Okra and Jalapeño Hushpuppies With Sweet Tomato and Horseradish Dipping Sauce
Peanut oil, for frying
1 cup Shawnee Mills Cornmeal
¾ cup Shawnee Mills Self-Rising flour
1 teaspoon kosher salt
1 teaspoon brown sugar
½ teaspoon smoked paprika
1 small yellow onion, grated
1 jalapeno, diced finely
2 cups fresh okra, Thin "sliver" sliced
½ cup Hiland Dairy heavy whipping cream
1 cup canned cream corn (strained to 1 cup)
1 large egg, beaten
2 tablespoons Hiland Dairy unsalted butter, melted
Heat oil to 375 degrees. Combine cornmeal, flour, salt, sugar and paprika in a large bowl. Add remaining ingredients, and stir to combine.
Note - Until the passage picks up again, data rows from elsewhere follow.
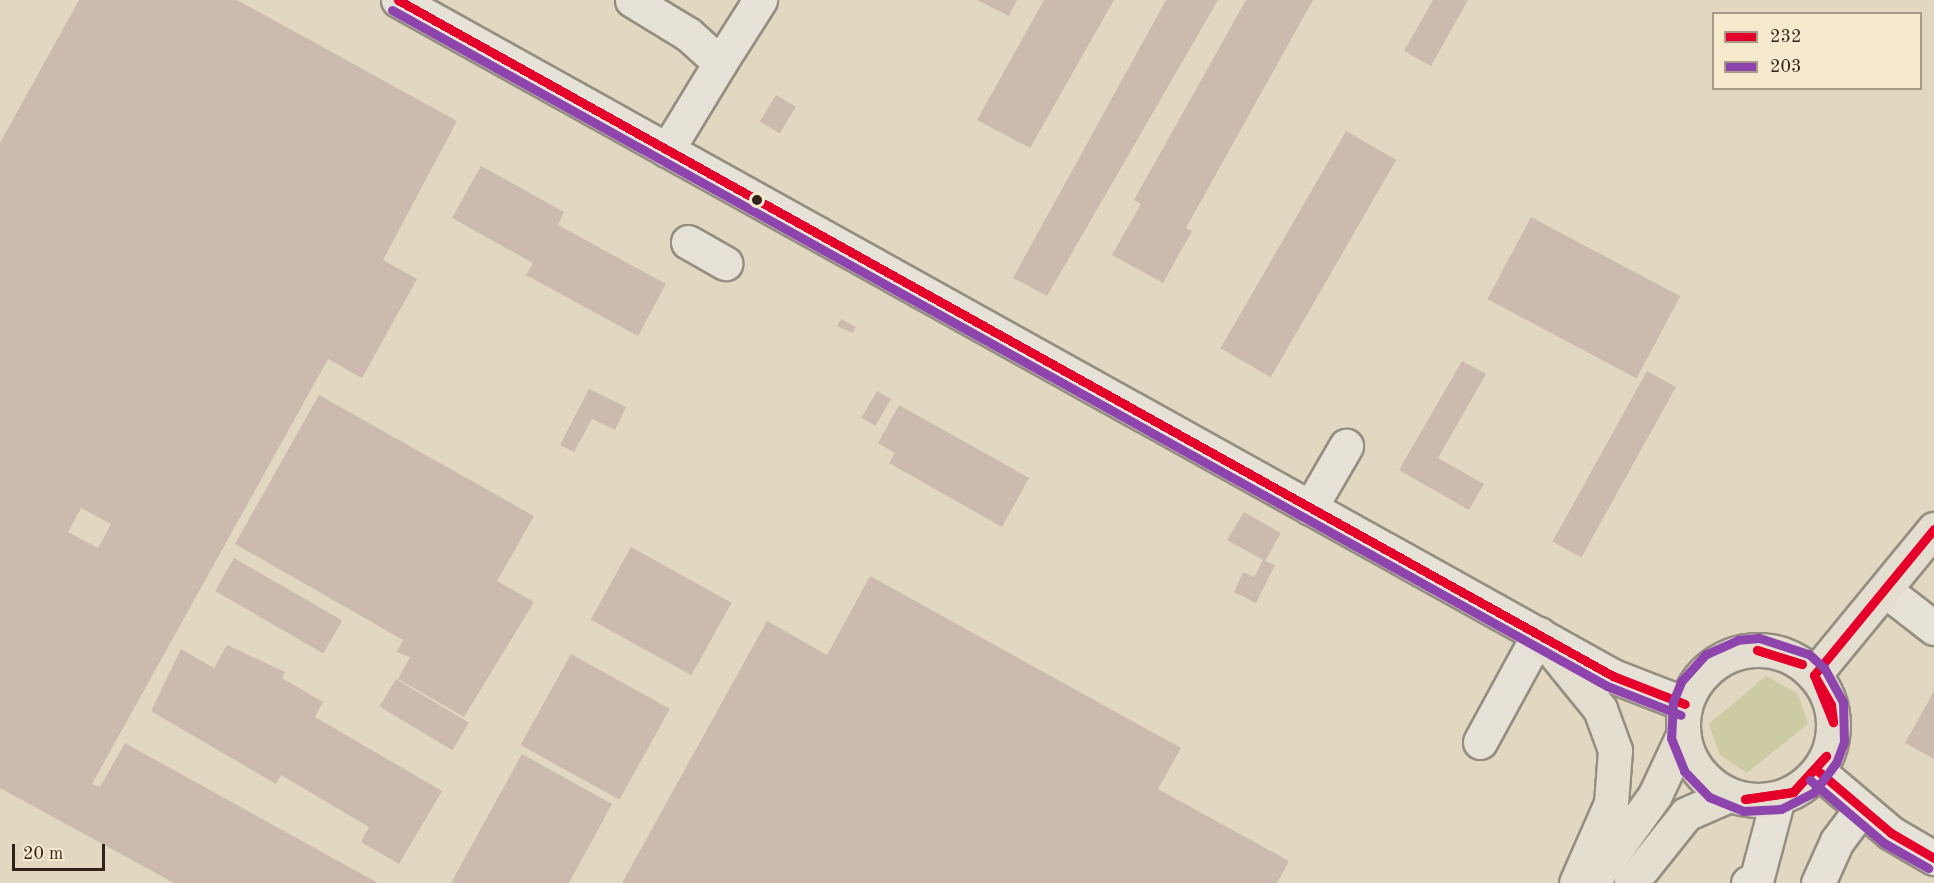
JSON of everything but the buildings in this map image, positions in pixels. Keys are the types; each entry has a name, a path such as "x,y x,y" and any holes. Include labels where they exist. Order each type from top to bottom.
{"main road":[{"path":"1814,675 1934,529"},
{"path":"1539,634 1600,709 1615,750 1611,803 1576,883"},
{"path":"1591,883 1655,795 1684,720 1712,665 1741,652 1788,656 1814,675 1833,722 1818,771 1778,798 1730,795 1686,814 1631,883"},
{"path":"1684,720 1694,765 1730,795"}],"street":[{"path":"398,0 1539,634 1684,720"},
{"path":"667,150 760,0"},
{"path":"642,2 688,34 720,63"},
{"path":"687,243 725,263"},
{"path":"1310,508 1346,446"},
{"path":"1885,590 1934,628"},
{"path":"1480,742 1539,634"},
{"path":"1818,771 1861,809 1934,858"},
{"path":"1752,882 1778,798"},
{"path":"1818,883 1837,841 1861,809"}],"green space":[{"path":"1766,676 1798,694 1808,724 1747,773 1720,755 1709,724"}],"transit line":[{"name":"232","path":"398,0 1613,676 1685,704"},
{"name":"203","path":"392,10 1607,686 1681,715"},
{"name":"232","path":"1814,675 1934,529"},
{"name":"203","path":"1808,654 1759,638 1738,640 1705,655 1681,682 1673,702 1671,738 1684,771 1709,797 1743,811 1781,809 1814,792 1836,763 1844,742 1843,702 1824,668 1809,654"},
{"name":"232","path":"1757,650 1802,664"},
{"name":"232","path":"1757,650 1802,664"},
{"name":"232","path":"1814,675 1831,705 1833,722"},
{"name":"232","path":"1814,675 1833,722"},
{"name":"232","path":"1793,792 1826,756"},
{"name":"232","path":"1793,792 1826,756"},
{"name":"232","path":"1818,771 1891,833 1934,858"},
{"name":"203","path":"1810,780 1884,843 1928,868"},
{"name":"232","path":"1745,799 1793,792"},
{"name":"232","path":"1745,799 1793,792"}]}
Using a tablespoon, spoon batter into the hot oil and fry until golden brown and cooked through (4-5 minutes). Remove and drain on paper towels. Season with salt as soon as they are removed from the oil.
1 jar Suan's Sweet Tomato jam
1 tablespoon prepared horseradish
Combine tomato jam, mustard and horseradish and stir to combine. Serve with hushpuppies.